Cardiac arrest patient Patrick Ewing 'lucky to be alive'
Ambulance crews who gave a cardiac arrest patient 17 high-energy electric shocks say he is lucky to be alive.
Patrick Ewing, 66, collapsed at his home in Oakham, Rutland, and was given resuscitation by his partner, Yvonne Ainsworth.
Paramedics used a defibrillator to shock Mr Ewing to restore his normal heart rhythm for almost an hour.
East Midlands Ambulance Service (EMAS) said only about 8% of patients survived a cardiac arrest outside hospital.
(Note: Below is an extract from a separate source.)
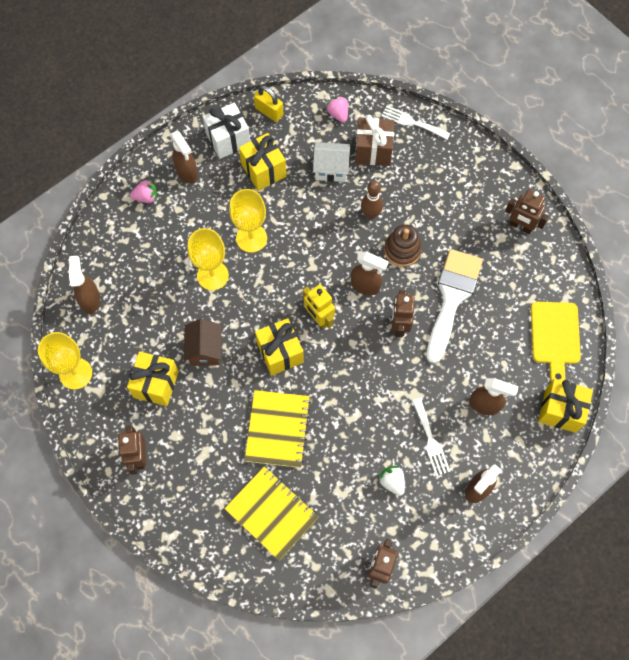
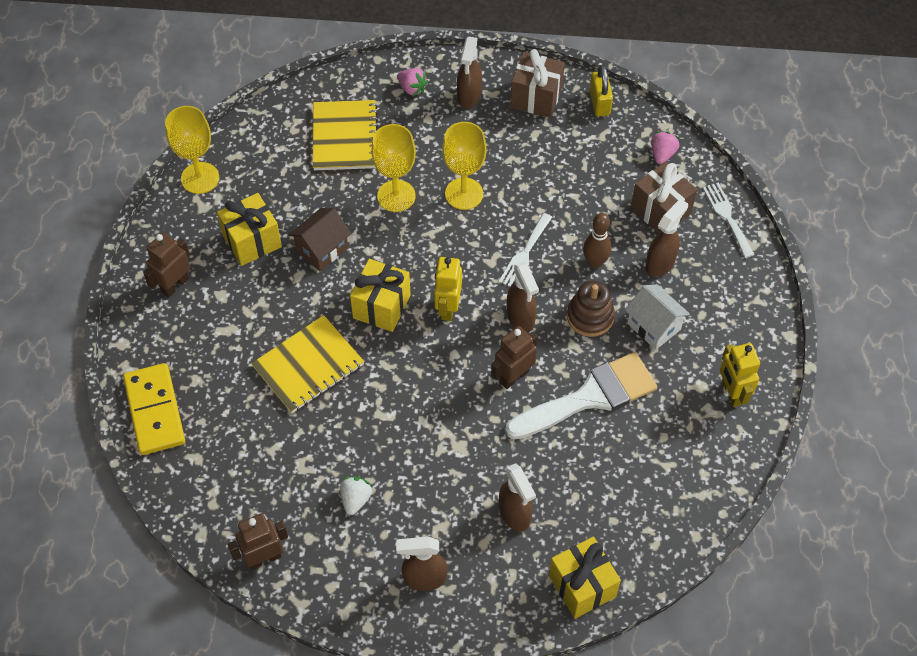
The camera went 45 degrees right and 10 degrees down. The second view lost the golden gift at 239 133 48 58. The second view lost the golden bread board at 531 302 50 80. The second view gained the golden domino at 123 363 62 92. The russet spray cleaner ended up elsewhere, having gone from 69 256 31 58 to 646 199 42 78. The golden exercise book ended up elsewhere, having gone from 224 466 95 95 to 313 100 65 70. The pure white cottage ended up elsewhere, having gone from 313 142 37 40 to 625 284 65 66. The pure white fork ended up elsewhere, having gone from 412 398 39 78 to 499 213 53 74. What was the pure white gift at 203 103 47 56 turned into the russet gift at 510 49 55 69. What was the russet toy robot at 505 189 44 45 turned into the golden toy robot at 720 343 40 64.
Andy Swinburn, of EMAS, said: "Patrick's case is extremely rare. His heart muscle was very unstable, which lead to a repeated cardiac arrest meaning the crew had to shock him 17 times."
What is a defibrillator?
- A defibrillator is a machine that can be used to stabilise an irregular heartbeat
- It works by discharging electric charge
- Two paddles with insulated handles are charged from a high-voltage supply
- The defibrillator passes charge through the patient to make the heart contract
Mr Ewing said: "It's an astonishing thing to tip over the edge and be hauled back again.
"What they did for me might of just been part of their day job but they worked so hard to keep me going. I will forever be grateful."